Optocouplers aren't a relevant solution for your problem. You have a motor that's drawing a lot of current because it's stationary and low-impedance; that current is overwhelming the power supply whose voltage sags, and the controller browns out because it has insufficient voltage. Once you reason that out, the solutions become clear. Either:
1) Use a schottky diode and a capacitor to power the control circuitry. The capacitor is placed directly at the power input to the control circuitry, to hold that voltage steady. The diode is placed so that if the motor/power supply voltage sags, the capacitor won't discharge backwards through the diode to feed the motor -- the schottky diode enforces that the capacitor's energy is reserved for the controller circuitry only. To determine the size of capacitor you need, measure A) how long the motor spike overwhelms the power supply for, B) how much current the control circuitry consumes, and C) how much voltage sag your controller circuitry can handle, and calculate A*B/C (with units) to figure out your capacitor value.
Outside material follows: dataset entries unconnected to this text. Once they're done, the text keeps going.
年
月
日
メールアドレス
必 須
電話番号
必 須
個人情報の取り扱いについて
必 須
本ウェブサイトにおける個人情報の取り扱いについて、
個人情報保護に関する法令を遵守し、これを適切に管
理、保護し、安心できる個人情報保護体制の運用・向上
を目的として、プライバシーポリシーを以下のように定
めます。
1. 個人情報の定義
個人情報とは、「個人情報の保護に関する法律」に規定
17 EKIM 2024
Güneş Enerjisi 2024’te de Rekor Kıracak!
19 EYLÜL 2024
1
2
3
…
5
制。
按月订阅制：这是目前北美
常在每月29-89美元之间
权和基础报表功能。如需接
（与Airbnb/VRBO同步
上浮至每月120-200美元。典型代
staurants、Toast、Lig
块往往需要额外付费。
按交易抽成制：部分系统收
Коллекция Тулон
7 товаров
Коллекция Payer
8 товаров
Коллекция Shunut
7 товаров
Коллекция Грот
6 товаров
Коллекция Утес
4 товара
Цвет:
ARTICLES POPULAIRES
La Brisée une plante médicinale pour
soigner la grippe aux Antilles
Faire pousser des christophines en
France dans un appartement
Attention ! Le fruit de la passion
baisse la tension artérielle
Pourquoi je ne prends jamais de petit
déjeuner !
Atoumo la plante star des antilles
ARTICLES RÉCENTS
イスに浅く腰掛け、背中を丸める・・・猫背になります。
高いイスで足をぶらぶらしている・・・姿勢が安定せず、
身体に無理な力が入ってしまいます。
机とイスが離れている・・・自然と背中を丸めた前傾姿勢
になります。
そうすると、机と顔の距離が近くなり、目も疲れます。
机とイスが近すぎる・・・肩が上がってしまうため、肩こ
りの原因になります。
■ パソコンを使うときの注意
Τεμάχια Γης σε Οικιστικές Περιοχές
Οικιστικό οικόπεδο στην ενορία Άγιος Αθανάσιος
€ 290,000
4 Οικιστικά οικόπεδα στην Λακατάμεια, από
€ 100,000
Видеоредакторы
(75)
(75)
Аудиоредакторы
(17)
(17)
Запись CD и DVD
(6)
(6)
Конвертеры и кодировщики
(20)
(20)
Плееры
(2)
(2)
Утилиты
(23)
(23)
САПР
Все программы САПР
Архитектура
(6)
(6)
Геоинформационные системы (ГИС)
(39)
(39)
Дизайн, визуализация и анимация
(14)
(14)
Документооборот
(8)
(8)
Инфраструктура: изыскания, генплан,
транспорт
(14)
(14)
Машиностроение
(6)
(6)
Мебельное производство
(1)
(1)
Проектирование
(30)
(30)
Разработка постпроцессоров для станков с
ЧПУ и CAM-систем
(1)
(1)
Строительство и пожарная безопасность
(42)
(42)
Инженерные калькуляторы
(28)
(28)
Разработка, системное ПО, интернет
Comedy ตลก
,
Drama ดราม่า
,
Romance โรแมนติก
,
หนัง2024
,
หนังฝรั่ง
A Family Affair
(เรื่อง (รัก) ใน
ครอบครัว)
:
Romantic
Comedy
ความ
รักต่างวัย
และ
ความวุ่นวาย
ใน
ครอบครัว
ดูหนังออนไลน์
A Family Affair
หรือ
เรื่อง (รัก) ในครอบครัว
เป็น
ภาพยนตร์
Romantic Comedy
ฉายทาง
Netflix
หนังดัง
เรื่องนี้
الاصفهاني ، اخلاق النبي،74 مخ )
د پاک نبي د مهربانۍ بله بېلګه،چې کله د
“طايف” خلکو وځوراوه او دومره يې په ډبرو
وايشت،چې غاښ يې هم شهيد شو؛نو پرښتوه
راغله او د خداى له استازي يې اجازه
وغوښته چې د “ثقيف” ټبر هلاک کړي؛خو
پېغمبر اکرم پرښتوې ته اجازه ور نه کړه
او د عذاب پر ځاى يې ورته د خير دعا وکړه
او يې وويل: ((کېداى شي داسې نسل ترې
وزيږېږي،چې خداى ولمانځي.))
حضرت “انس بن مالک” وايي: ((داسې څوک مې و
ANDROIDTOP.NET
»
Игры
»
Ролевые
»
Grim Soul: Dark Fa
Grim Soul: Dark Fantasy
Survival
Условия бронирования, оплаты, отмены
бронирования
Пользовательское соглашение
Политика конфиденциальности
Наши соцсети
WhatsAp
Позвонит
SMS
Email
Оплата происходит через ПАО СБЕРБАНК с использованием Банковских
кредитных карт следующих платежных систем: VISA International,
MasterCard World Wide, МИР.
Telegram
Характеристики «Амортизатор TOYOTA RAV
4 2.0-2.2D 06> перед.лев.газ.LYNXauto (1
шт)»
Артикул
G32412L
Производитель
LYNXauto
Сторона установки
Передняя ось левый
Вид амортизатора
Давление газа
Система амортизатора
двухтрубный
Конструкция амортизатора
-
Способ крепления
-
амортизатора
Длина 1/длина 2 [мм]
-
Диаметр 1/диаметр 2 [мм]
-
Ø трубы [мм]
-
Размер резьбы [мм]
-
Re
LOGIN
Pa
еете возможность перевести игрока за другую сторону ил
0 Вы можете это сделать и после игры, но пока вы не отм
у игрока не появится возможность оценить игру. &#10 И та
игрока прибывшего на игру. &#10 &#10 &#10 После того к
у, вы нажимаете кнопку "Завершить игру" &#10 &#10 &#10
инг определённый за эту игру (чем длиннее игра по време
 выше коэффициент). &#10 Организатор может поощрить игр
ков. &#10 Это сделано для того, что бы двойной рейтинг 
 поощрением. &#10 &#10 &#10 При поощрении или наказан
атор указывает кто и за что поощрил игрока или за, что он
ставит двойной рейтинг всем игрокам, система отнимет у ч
For example, a 20 ms current spike, 50 mA control circuitry with can withstand a drop of 1V (e.g. nominal 5V to brownout at 4V) gives 1000uF (click for Google calculator).2) Last resort, use a completely separate power supply for the motor. But you should never need to do this.
And/or as suggested above, implement soft-start and/or use a more powerful power supply. Or, combine all these methods: better power supply + soft start + schottky-enforced capacitor are all good practice to avoid this sort of issue. But regardless of all of the above, an optoisolator isn't relevant or useful for any of this.
evb149, using heavy wire to the motor isn't going to help, because that just helps the motor drag the supply voltage down.
Edit: Using an inductor achieves a similar goal as the schottky diode; i.e. preventing the capacitor from just being discharged by the motor -- but I'd opt for Schottky because it's easier/smaller/cheaper for a given level of performance.